TEXTO DE ORIGEM
——

Prefeitos discutem ressarcimento aos municípios impactados pelo desastre em Mariana

Postado em 26/03/2018 às 18:12:39

Em reunião na última semana, no dia 22/03, prefeitos e representantes das prefeituras de municípios afetados pelo rompimento da barragem de Fundão debateram o ressarcimento de gastos públicos em decorrência do desastre em Mariana (MG). O encontro aconteceu no INDI, Agência de Promoção de Investimento e Comércio Exterior de Minas Gerais, instituição coordenadora da Câmara Técnica de Economia e Inovação (CTEI). Participaram também representantes do governo do Estado de Minas Gerais e da Fundação Renova.

Em fevereiro, a CTEI apresentou proposta alternativa de ressarcimento aos municípios impactados, na última reunião do Comitê Interfederativo (CIF) – que tem como função orientar e validar os atos da Fundação Renova para recuperação dos danos resultantes do acidente. O ressarcimento se refere ao valor dos recursos municipais disponibilizados à população de atingidos – mais de 50 mil pessoas espalhadas na calha do Rio Doce, de acordo com estimativas preliminares.

——

TAREFAS A REALIZAR
a: Copie do texto sobre o ressarcimento aos municípios atingidos o trecho que começa em "Em fevereiro, a" e segue até "com estimativas preliminares.".
b: Segundo o texto sobre o ressarcimento aos municípios atingidos, em que instituição aconteceu a reunião do dia 22/03?
c: Dê continuidade ao texto sobre o ressarcimento aos municípios atingidos pelo desastre em Mariana a partir do ponto em que ele termina.

——

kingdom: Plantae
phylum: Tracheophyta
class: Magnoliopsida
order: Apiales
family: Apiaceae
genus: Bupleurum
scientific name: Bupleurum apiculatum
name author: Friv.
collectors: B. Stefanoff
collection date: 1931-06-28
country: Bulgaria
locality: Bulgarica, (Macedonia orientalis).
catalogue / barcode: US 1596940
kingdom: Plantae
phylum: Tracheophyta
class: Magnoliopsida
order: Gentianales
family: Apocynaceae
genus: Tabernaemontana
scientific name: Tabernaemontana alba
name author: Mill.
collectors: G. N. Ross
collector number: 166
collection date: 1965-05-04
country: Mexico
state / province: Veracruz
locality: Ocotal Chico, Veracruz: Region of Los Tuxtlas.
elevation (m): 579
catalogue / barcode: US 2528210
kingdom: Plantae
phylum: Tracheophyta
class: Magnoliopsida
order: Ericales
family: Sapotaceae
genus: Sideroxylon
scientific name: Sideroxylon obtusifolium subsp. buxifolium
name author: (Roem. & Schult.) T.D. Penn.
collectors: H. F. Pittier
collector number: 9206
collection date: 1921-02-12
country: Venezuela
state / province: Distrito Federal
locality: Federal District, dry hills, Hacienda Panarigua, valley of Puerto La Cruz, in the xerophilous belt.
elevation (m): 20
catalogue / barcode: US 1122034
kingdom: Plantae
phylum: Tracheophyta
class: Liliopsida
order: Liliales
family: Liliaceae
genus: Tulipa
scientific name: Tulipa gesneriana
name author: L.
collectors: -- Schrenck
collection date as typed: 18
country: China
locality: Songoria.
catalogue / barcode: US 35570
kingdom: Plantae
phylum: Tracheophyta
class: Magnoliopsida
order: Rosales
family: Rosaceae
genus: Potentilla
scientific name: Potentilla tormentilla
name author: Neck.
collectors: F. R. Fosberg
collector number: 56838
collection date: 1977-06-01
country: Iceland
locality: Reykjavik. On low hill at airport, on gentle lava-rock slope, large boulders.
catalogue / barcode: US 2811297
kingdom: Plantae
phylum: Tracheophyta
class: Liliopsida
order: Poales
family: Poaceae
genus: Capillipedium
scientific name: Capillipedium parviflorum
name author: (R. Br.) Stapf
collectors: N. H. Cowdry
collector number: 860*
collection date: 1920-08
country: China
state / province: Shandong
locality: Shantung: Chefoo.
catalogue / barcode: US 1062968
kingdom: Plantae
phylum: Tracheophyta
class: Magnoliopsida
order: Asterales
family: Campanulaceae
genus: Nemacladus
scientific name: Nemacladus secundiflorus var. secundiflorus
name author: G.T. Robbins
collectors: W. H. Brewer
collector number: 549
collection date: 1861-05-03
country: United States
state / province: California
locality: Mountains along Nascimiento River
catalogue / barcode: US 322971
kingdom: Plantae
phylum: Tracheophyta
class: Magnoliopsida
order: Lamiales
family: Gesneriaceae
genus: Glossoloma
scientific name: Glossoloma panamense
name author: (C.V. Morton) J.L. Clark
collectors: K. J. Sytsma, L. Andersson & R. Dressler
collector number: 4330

——

RESPOSTAS POR TAREFA
a:
Em fevereiro, a CTEI apresentou proposta alternativa de ressarcimento aos municípios impactados, na última reunião do Comitê Interfederativo (CIF) – que tem como função orientar e validar os atos da Fundação Renova para recuperação dos danos resultantes do acidente. O ressarcimento se refere ao valor dos recursos municipais disponibilizados à população de atingidos – mais de 50 mil pessoas espalhadas na calha do Rio Doce, de acordo com estimativas preliminares.

b: No INDI, Agência de Promoção de Investimento e Comércio Exterior de Minas Gerais.

c:
Desenvolvimento de metodologia para ressarcimento municipal

O Termo de Transação de Ajustamento de Conduta (TTAC) estabelece que a Fundação Renova deve discutir com os 39 municípios atingidos, de Minas Gerais e do Espírito Santo, o ressarcimento por gastos vinculados ao auxílio à população atingida e à recuperação da infraestrutura atingida pelo deslocamento dos rejeitos. A Fundação propôs um modelo para dar suporte às prefeituras, implantado em cinco municípios. Estes projetos estão atualmente em análise.

“A questão do ressarcimento é muito complexa, principalmente porque quando ocorre um desastre como esse, a primeira atitude é recuperar o que foi danificado, muitas vezes fugindo de processos habituais. Com isso, muitos dos municípios não adotaram os procedimentos que poderiam dar as garantias que hoje estão sendo cobradas”, afirma o prefeito do município de Rio Doce, Silvério da Luz. Frente a dificuldades enfrentadas pelas administrações municipais, metodologias alternativas que permitam estimar o ressarcimento para cada município estão sendo avaliadas.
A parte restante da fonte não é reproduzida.